**Exercise**
Below are records with pictures. Transcribe exactly, and only, the lines from the line with "Il Papa all'Angelus: Contemplare non è" to the line with "un lien URL.", both ends included, but not the pictures.

··· The data

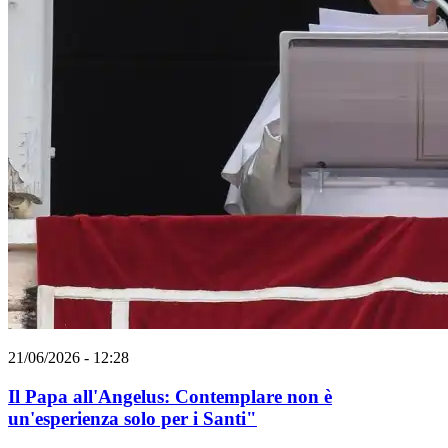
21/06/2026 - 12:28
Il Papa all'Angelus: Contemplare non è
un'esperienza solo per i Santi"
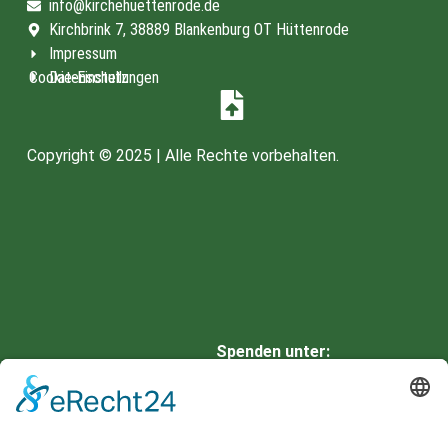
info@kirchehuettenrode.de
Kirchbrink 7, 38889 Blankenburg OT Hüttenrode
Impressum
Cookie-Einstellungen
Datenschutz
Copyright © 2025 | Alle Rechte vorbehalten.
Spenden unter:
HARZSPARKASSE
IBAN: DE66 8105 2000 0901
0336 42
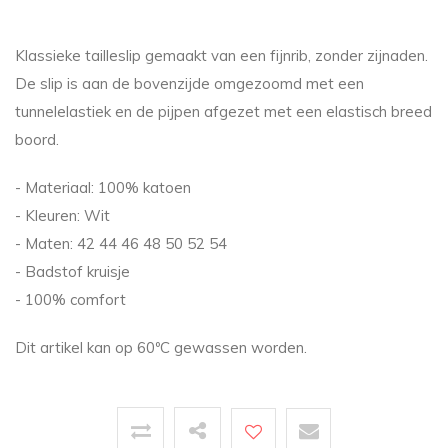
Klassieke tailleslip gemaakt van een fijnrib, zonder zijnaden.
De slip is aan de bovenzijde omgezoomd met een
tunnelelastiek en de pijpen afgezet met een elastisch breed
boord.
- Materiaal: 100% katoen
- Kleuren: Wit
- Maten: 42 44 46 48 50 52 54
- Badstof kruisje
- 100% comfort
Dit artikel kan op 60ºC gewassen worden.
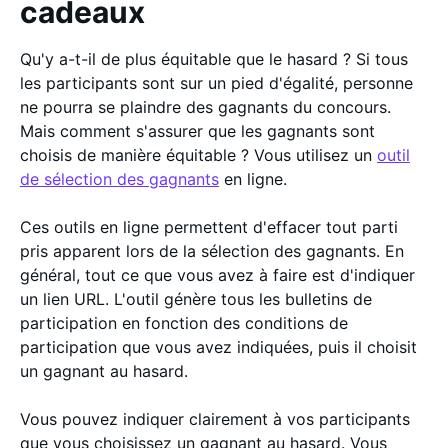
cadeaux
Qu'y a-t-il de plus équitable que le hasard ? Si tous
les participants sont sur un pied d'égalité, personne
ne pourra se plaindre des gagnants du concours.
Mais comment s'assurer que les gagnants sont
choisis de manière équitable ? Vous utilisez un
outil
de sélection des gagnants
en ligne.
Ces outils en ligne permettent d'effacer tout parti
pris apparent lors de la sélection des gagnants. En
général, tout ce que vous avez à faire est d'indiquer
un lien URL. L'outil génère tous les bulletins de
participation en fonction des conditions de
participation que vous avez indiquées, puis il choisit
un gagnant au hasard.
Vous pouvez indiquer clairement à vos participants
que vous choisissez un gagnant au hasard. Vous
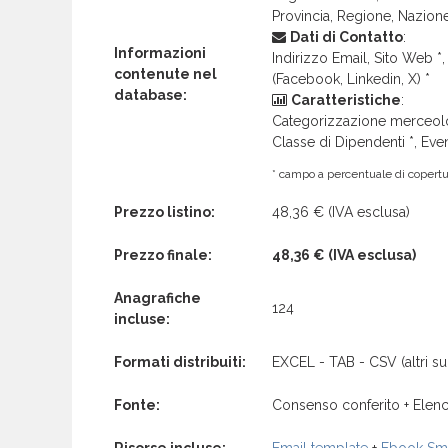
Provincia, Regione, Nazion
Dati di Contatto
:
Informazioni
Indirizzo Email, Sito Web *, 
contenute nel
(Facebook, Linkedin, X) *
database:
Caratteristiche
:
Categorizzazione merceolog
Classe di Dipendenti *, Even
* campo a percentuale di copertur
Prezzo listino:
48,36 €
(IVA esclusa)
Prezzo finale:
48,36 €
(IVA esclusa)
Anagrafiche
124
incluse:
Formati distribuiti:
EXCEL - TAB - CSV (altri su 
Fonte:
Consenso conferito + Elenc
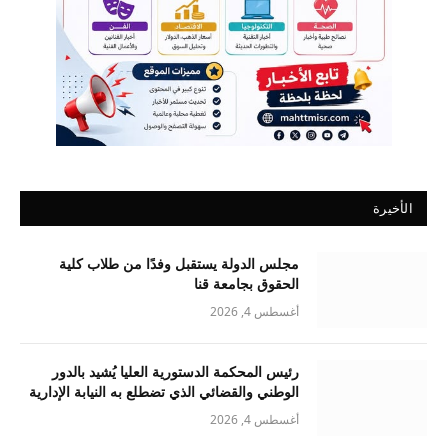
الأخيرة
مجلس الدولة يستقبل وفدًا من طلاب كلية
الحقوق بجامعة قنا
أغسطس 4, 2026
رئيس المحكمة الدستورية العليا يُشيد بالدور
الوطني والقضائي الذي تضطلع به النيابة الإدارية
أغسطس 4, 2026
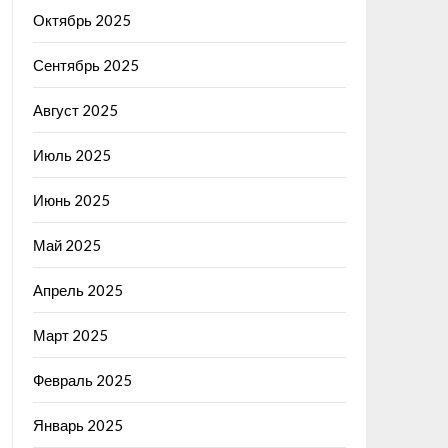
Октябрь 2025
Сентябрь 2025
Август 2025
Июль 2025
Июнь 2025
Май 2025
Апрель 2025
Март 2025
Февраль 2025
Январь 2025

······
··· The data

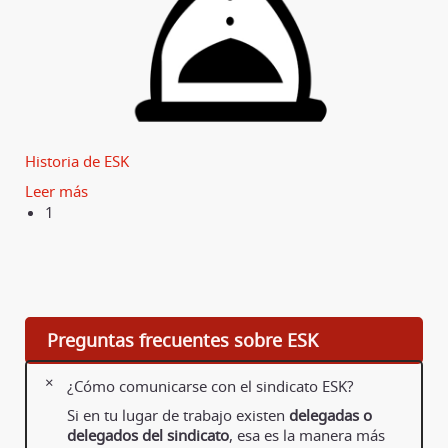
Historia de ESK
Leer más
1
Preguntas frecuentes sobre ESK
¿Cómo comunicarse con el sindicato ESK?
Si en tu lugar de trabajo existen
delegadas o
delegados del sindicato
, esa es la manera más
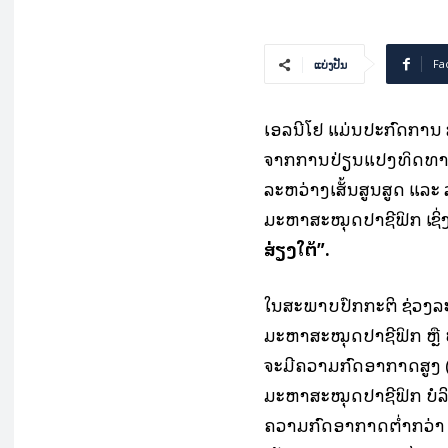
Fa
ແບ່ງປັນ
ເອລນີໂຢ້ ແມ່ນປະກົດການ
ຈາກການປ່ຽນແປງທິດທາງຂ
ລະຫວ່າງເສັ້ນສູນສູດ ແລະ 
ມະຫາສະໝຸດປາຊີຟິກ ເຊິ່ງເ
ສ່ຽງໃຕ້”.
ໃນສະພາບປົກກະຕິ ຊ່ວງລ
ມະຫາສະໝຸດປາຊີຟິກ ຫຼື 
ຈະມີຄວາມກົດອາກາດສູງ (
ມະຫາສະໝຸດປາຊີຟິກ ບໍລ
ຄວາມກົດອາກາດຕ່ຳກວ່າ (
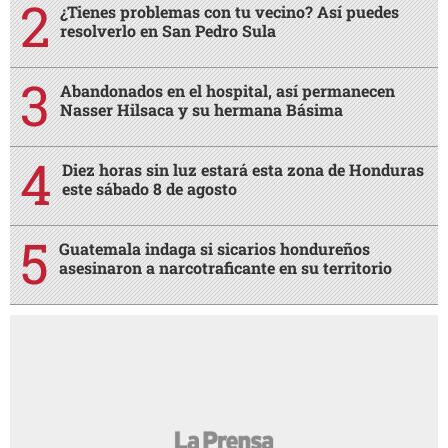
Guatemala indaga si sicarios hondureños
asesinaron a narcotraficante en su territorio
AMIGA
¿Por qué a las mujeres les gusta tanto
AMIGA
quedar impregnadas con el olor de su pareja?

······

**Response area**
Il Papa all'Angelus: Contemplare non è
un'esperienza solo per i Santi"
info@kirchehuettenrode.de
Kirchbrink 7, 38889 Blankenburg OT Hüttenrode
Impressum
Cookie-Einstellungen
Datenschutz
Copyright © 2025 | Alle Rechte vorbehalten.
Spenden unter:
HARZSPARKASSE
IBAN: DE66 8105 2000 0901
0336 42
Klassieke tailleslip gemaakt van een fijnrib, zonder zijnaden.
De slip is aan de bovenzijde omgezoomd met een
tunnelelastiek en de pijpen afgezet met een elastisch breed
boord.
- Materiaal: 100% katoen
- Kleuren: Wit
- Maten: 42 44 46 48 50 52 54
- Badstof kruisje
- 100% comfort
Dit artikel kan op 60ºC gewassen worden.
cadeaux
Qu'y a-t-il de plus équitable que le hasard ? Si tous
les participants sont sur un pied d'égalité, personne
ne pourra se plaindre des gagnants du concours.
Mais comment s'assurer que les gagnants sont
choisis de manière équitable ? Vous utilisez un
outil
de sélection des gagnants
en ligne.
Ces outils en ligne permettent d'effacer tout parti
pris apparent lors de la sélection des gagnants. En
général, tout ce que vous avez à faire est d'indiquer
un lien URL. L'outil génère tous les bulletins de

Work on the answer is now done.